Sia Martinez and the Moonlit Beginning of Everything isn’t the first novel I’ve written. Nor the second. I suppose you could say it was my third full and finished novel, but that doesn’t feel like anywhere near the whole of it. It feels like it erases all those words I’d written before and between—the two novellas, the hundreds, maybe thousands of poems, the short stories and flash pieces, journal and diary entries, letters and notes, fanfiction, prayers. Millions of words, I’d reckon.
When I think of all those words, I think of stars shimmering in the night sky. Not necessarily for their beauty, but for their numerousness. So many, you could spend a thousand years counting them all. I suspect this is similar for most writers—you could stack all our words on one another and end up with a staircase to Neptune and back.
I wrote my first full and finished novel when I was twenty-five. I put five years of work into it total, and then I went into the query trenches.
I stopped crying after the fiftieth rejection, and after the hundredth, I moved on. It took me three months to write my next novel, which I put aside to work on my MFA in poetry. When I queried it, it was mainly to distract myself from brutal postpartum PTSD. I recently found that old query letter and discovered several typos—really a reflection of my state of mind that year.

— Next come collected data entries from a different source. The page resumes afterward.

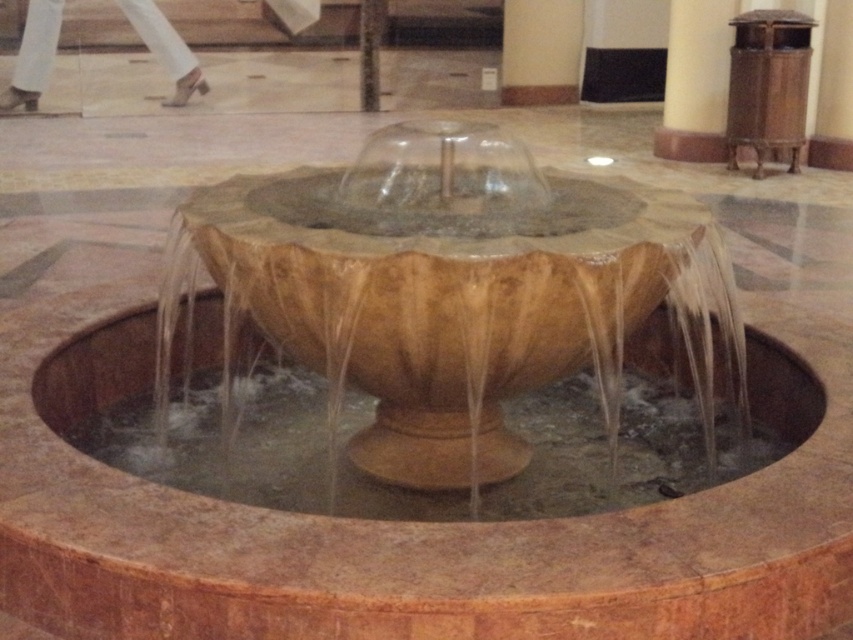
Does brown stone fountain at center have a larger size compared to smooth beige pillar at upper center?

Correct, brown stone fountain at center is larger in size than smooth beige pillar at upper center.

Can you confirm if brown stone fountain at center is shorter than smooth beige pillar at upper center?

Yes.

Where is `brown stone fountain at center`? The width and height of the screenshot is (853, 640). brown stone fountain at center is located at coordinates (454, 301).

Does brown stone fountain at center have a lesser width compared to translucent water at center?

Indeed, brown stone fountain at center has a lesser width compared to translucent water at center.

Can you confirm if brown stone fountain at center is positioned above translucent water at center?

Indeed, brown stone fountain at center is positioned over translucent water at center.

Between point (691, 340) and point (631, 460), which one is positioned behind?

The point (691, 340) is more distant.

This screenshot has height=640, width=853. In order to click on brown stone fountain at center in this screenshot , I will do 454,301.

Does brown stone fountain at center appear under smooth stone pillar at center?

Yes, brown stone fountain at center is below smooth stone pillar at center.

Measure the distance between brown stone fountain at center and smooth stone pillar at center.

→ The distance of brown stone fountain at center from smooth stone pillar at center is 9.24 meters.

Is point (399, 220) positioned behind point (375, 102)?

No.

Find the location of a particular element. This screenshot has width=853, height=640. brown stone fountain at center is located at coordinates (454, 301).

The idea for Sia Martinez came in the middle of a walk. At the time, I was writing my MFA thesis. Things weren’t quite like when I wrote my first two manuscripts—I had a baby and school, and overall felt much too overwhelmed to start a whole new book. But the idea persisted, and a few weeks after I graduated, I went to work on it.

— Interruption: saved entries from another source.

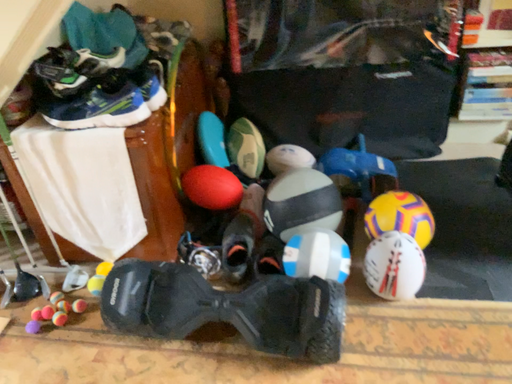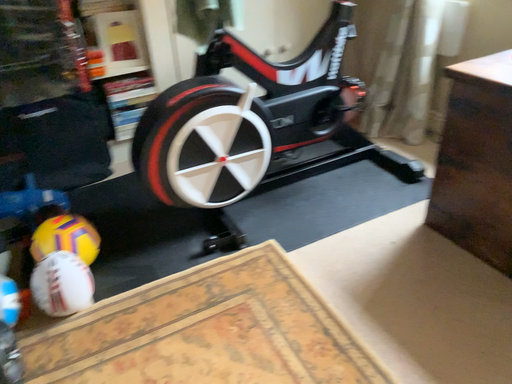
Question: How did the camera likely rotate when shooting the video?

Choices:
 (A) rotated downward
 (B) rotated upward

Answer: (B)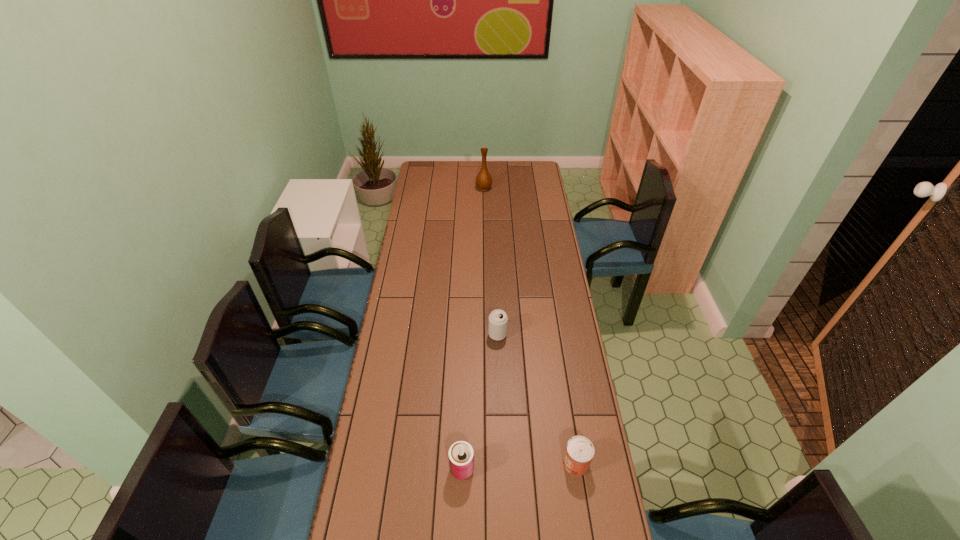
At what (x,y) coordinates should I click in order to perform the action: click on the farthest object. Please return your answer as a coordinate pair (x, y). Image resolution: width=960 pixels, height=540 pixels. Looking at the image, I should click on (484, 181).

Locate an element on the screen. This screenshot has width=960, height=540. vase is located at coordinates (484, 181).

Locate an element on the screen. the third nearest object is located at coordinates (x=498, y=319).

This screenshot has width=960, height=540. Find the location of `the second can from left to right`. the second can from left to right is located at coordinates (498, 319).

Find the location of a particular element. This screenshot has width=960, height=540. the leftmost can is located at coordinates (461, 455).

At what (x,y) coordinates should I click in order to perform the action: click on the rightmost object. Please return your answer as a coordinate pair (x, y). This screenshot has width=960, height=540. Looking at the image, I should click on (579, 452).

I want to click on vacant region located on the back of the tallest object, so click(484, 176).

Where is `free space located on the back of the second can from right to left`? This screenshot has width=960, height=540. free space located on the back of the second can from right to left is located at coordinates (496, 313).

You are a GUI agent. You are given a task and a screenshot of the screen. Output one action in this format:
    pyautogui.click(x=<x>, y=<y>)
    Task: Click on the free space located 0.310m on the back of the leftmost can
    This screenshot has width=960, height=540.
    Given the screenshot: What is the action you would take?
    pyautogui.click(x=465, y=375)

This screenshot has width=960, height=540. Identify the location of vacant space located on the front of the rightmost can. (583, 511).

It took me nine months to write and revise Sia. I wrote while my son took his bath in the kitchen sink of the various basement apartments we rented in Jersey. I wrote as he nursed and then as he napped. I wrote as he played at the park, sometimes managing just one or two words at a time between pushes at the swing set, my notebook balanced in the crook of my arm.
After revising the manuscript, I read every entry of the Query Shark blog, and then wrote rough drafts of ten different queries. I cut and pasted them back and forth, back and forth, until I had something I thought looked alright:
All Sia wants is to no longer be known as the Angsty Girl Whose Mom Died. Unfortunately, this is way harder than it sounds.
For one, she lives in the same town as Sheriff McGhee, the jerk who got her mom deported in the first place. And, of course, his son Jeremy’s only goal in life is to constantly remind Sia her mom deserved to die.
Literally, though, the biggest thing preventing Sia from getting past the worst event of her life?
The blue-lit spacecraft that crashes in front of her car.
The one her dead mom crawls out of.
Sia and her mom have to run now, before they arrive.
Kinda hard to do when they turn out to be armed soldiers alongside an honest-to-God alien. Apparently her mom’s newfangled genetic makeup is their most illegal secret. And they plan to keep it that way.
Sia will do anything to keep from losing her mom again, even if it means risking her own DNA.
As long as this lady’s still her mom in the first place.
This query was more than alright. It got me around twenty partial and full requests, leading to three offers of representation. I signed with my amazing agent Elizabeth Bewley within the month, and shortly thereafter, Sia Martinez and the Moonlit Beginning of Everything sold to Simon Pulse at auction.
I’m beyond grateful to everyone who made my debut possible, but especially I am grateful to myself for never giving up on my dreams.
Raquel Vasquez Gilliland is a Mexican American poet, novelist and painter. She received her MFA in poetry from the University of Alaska, Anchorage in 2017. She’s most inspired by fog and seeds and the lineages of all things. When not writing, Raquel tells stories to her plants and they tell her stories back. She lives in Tennessee with her beloved family and mountains. Raquel has published two books of poetry. Sia Martinez and the Moonlit Beginning of Everything is her first novel.